Thank you all for your congrats. The other night, I was too excited (and exhausted) to tell you what this little bit of data means to me, so I thought I'd take a moment to do so now.
Grad school has really been a rough road for me (as it is for most people). In addition to all of the trials and tribulations that come with working in lab, I also had to deal with my husband living in another state for three years (though he was able to come home on weekends) and a crippling depression. Additionally, I got stuck finishing up the work of another grad student who left before she really should have and so much of my data is already published in a paper where I am not the first author (in my field, there are often several authors on a journal article). This is a problem because an unofficial criteria for graduating is having a first author paper. Now, of course, some people get to leave before then (such as the student whose work I got stuck doing), but so many professors have gotten burned by this, they are becoming very reluctant to let people do it.
So, until about two days ago, I was finishing my 6th year of grad school and I had absolutely no data that could be put in a paper of my own. And no idea if I would be getting some anytime soon.
We're going to get to Calif. soon, I promise.
In the meantime, NASA, in its infinite wisdom, decided to not give the project SOFIA any money for the next fiscal year (btw, the technical hurdles mentioned by that press release were nonexistant). This was the project that was going to be paying my husband starting in August until I graduated. They have already spent half a billion dollars (yes, that's billion, with a b) on this project and they were effectively cancelling it. It was a project for a telescope on an airplane. The airplane had been built and modified to fit the telescope. The telescope was in its final stages of development. Several instruments that were to accompany the telescope (one of which J was working on) were nearing completion. And now it is all stopped. In fact, they stopped giving them money for the current fiscal year.
Now, I could rant about the stupidity of this and the workings of the federal government and how this country is going to go to hell in a handbasket if we keep cutting funding for basic research, but that's immaterial at this point. The important thing is that J needed a new job. And that job was not going to be in Chicago. He was able to get funding through Sept. and then he heads to Pasadena to work with a group at Caltech. So, despite our best efforts, we are going to be separated yet again.
This made my situation even more desperate. I really need to graduate, but I had no data. I am determined to graduate by next Feb. at the latest, but yet, I had no data. I had no idea how I was going to accomplish this. Whenever I sat down to think about it, I got panicky. So, I tried to stop thinking about it.
On top of this, six years is starting to get old for a grad student in my department at my school. They frown upon you staying longer than that. They stop increasing your stipend every year. Your advisor starts thinking of you as a burden. Your committee starts pushing you to finish up and get out. Except I had nothing to finish because I hadn't gotten my start. This also made me panicky. Again, I tried to not think about it.
Then, finally, this week, I got a Result. Something I can build a paper around. Something that is going to let me get out of here and move to California where it is sunny year round (important because I have Seasonal Affective Disorder) and where my husband will be starting in October. This is what I've been waiting for all of these years.

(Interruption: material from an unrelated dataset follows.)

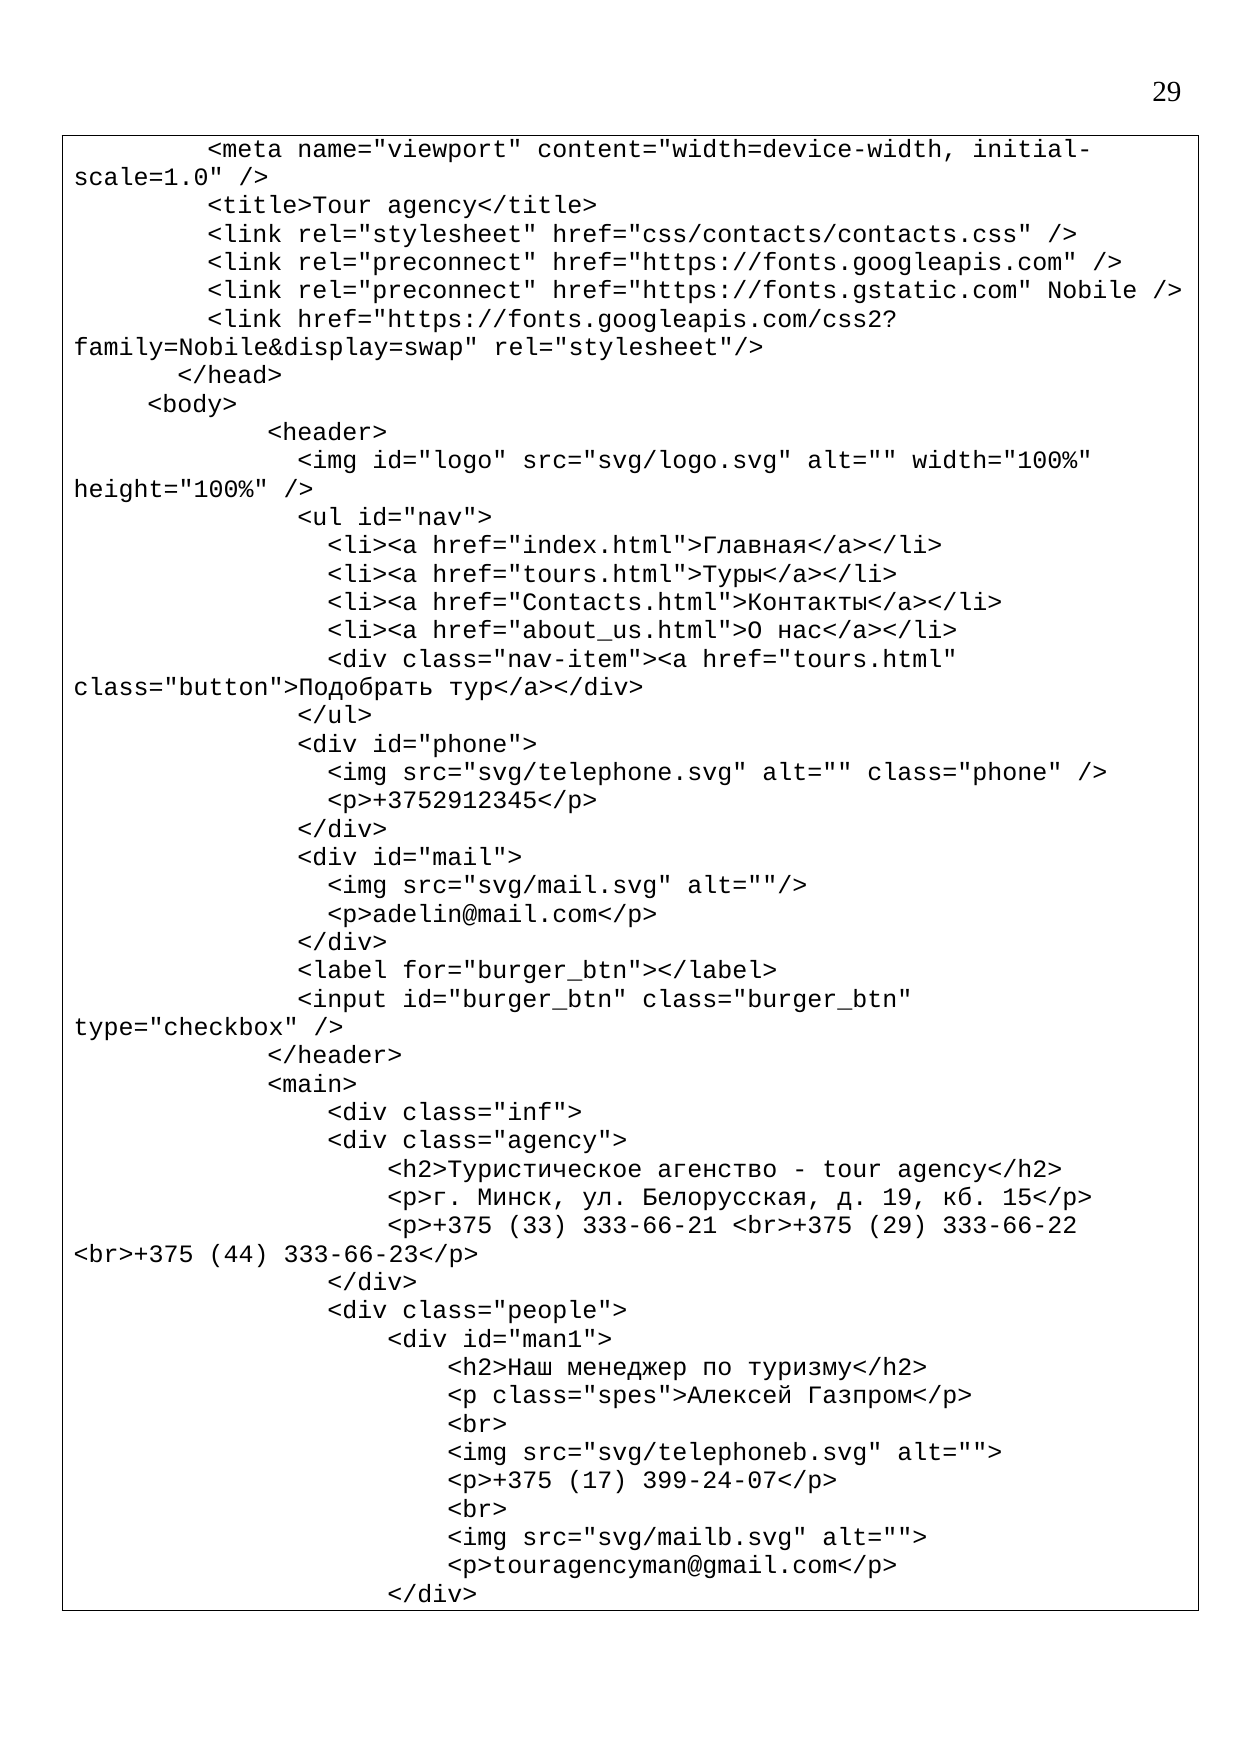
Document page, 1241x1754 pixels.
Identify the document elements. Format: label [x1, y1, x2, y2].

I'm a realist, though. I know this could still go horribly awry. It wouldn't be the first time such has happened to a graduate student. But, now, I have hope. Hope that this will all end up okay and I won't be forced to leave without my PhD because after 6 years, I still didn't have a real project. Hope that I won't be separated from my husband for another 3 years (and this time, he wouldn't be coming home on weekends). Hope that I will eventually be done with research and I never have to look at a pipet again (well, at least for awhile--I gotta tell ya', after all of this, I'm sick of research).
So, that's what this is all about. That is why I am celebrating (a little, quietly, so that the lab work doesn't hear me and think that I'm getting a little too uppity and decide to stop working out of spite).
You definitely have many reasons to celebrate--so crack the champagne (or whatever your wicked celebratory treat of choice is) and do it! Very happy for you and hoping the future brings nothing but the best.